Вопросы:
1. Назовите всех поэтов военного поколения, которые в отрывке о Гумилеве упомянуты как испытавшие его влияние.
2. От кого, согласно отрывку о Гумилеве, Б. Примеров впервые услышал стихи Гумилева?
3. Продолжите отрывок о Гумилеве, начав сразу после его последнего предложения.

Отрывок:
──────────

Интересно, что почти в то же время, когда Дудин декламировал Гумилева на «невском пятачке», какой-то анонимный публикатор, настроенный резко антикоммунистически, в оккупированной немцами Одессе издал Гумилева же, снабдив сборник стихотворений своеобразным предисловием: «Сейчас, когда все подлинно русские люди и по ту и по эту линию фронта с нетерпением ждут гибели ненавистного большевизма, когда приходит время решительной борьбы за Новую Россию, стихи Николая Гумилева звучат для нас с новой силой. Нам дорога мужественная поступь его зрелого стиха, смелое разрешение лирического сюжета и, прежде всего, его постоянный, страстный призыв к дерзновенному героизму» (Гумилев Н.С. Избранные стихи. Одесса, 1943. С. 3). Нет, все-таки прав был В.В. Ермилов, писавший об умении Гумилева находить «горячие слова для идущих в бой бойцов». Правда, для того боя, который имел в виду Ермилов, пытаясь приспособить гумилевскую военную поэзию к идеологическим нуждам СССР конца 1920-х – начала 30-х годов, – боя за мировую революцию, – стихи эти действительно не подходили. А вот в начале 1940-х, во время великой битвы за Россию, в которой каждый по совести определял свое место, действительно, для всех русских «и по ту, и по эту линию фронта» Гумилев представлялся «своим поэтом». Вообще, вся «военная поэзия» эпохи Второй мировой войны, как советская, так и эмигрантская, пронизана гумилевской образностью и метрикой – об этом много писали как в заграничном, так и в отечественном гумилевоведении. С констатации этого несомненного факта, кстати, начинали, полагая его достаточно веским аргументом в пользу Гумилева, «перестроечные» публикаторы в 1986–1987 гг. «Впервые стихи Николая Гумилева, – читаем в заметке Б. Примерова, предварявшей одну из первых, "ударных" подборок стихов в "Литературной России" (11 апреля 1986. № 15(1211)), – я услышал из уст замечательного русского прозаика Виталия Александровича Закруткина. Это было давно – на заре моей юности. Автор "Кавказских записок" и "Плавучей станицы", участник Великой Отечественной войны, читал горячо, увлеченно, с какой-то особой любовью. <…> Потом уже несколько лет спустя из бесед с многими поэтами военного поколения я узнал, какое влияние Гумилев имел на них – от Тихонова до Шубина, от Симонова до Недогонова…» Да и могло ли быть иначе, если сам Гумилев, по воспоминаниям И.В. Одоевцевой, в 1921 году «предвидел новую войну с Германией и точно определял, что она произойдет через двадцать лет.

──────────

Исходные данные:
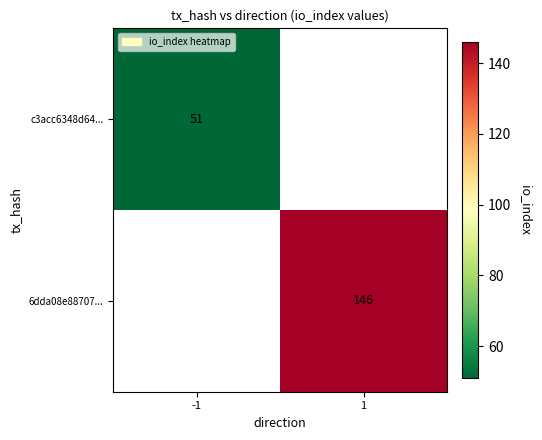

The c3acc6348d64... series shows 79 at -1. True or false?

False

──────────

Ответы:
1. Тихонов, Шубин, Симонов, Недогонов.

2. От прозаика Виталия Александровича Закруткина.

3.
– Я, конечно, приму в ней участие, непременно пойду воевать. Сколько бы вы меня не удерживали, пойду. Снова надену военную форму, крякну, и сяду на коня – только меня и видели. И на этот раз мы побьем немцев! Побьем и раздавим!» (Одоевцева И.В. На берегах Невы. М., 1988. С. 115–116). Перечитывая этот эпизод у Одоевцевой, я всегда вспоминаю потрясающую историю, рассказанную мне неизвестной пожилой женщиной в антракте одного из ранних гумилевских поэтических вечеров (1987 или 1988 года). Девочкой-школьницей она пережила эвакуацию из осажденного Ленинграда, в канун битвы за город, летом-осенью 1941-го. Вагоны, где находились дети, прицепили к эшелону, вывозившему раненых, и во время пути старшие школьники пошли в санитарные вагоны – читать раненым бойцам стихи. Читали стихи, вставая на табуретку или ящик, – вагон был битком набит искалеченными людьми. Стихи были те, которые учили в школе наизусть, – Пушкин, Некрасов, Маяковский. Стихи «не проходили», было страшно и смертно-тоскливо. И вдруг, по утверждению рассказчицы, словно во сне, помимо воли, она начала в свою очередь читать не то, что приготовила, а стихи, автора которых она не знала, но запомнила со слов отца, часто декламировавшего их наизусть:

Та страна, что могла быть раем,
Стала логовищем огня.
Мы четвертый день наступаем,
Мы не ели четыре дня.

Но не надо яства земного
В этот страшный и светлый час —
Оттого, что Господне слово
Лучше хлеба питает нас.

И залитые кровью недели
Ослепительны и легки:
Надо мною рвутся шрапнели,
Птиц быстрей взлетают клинки.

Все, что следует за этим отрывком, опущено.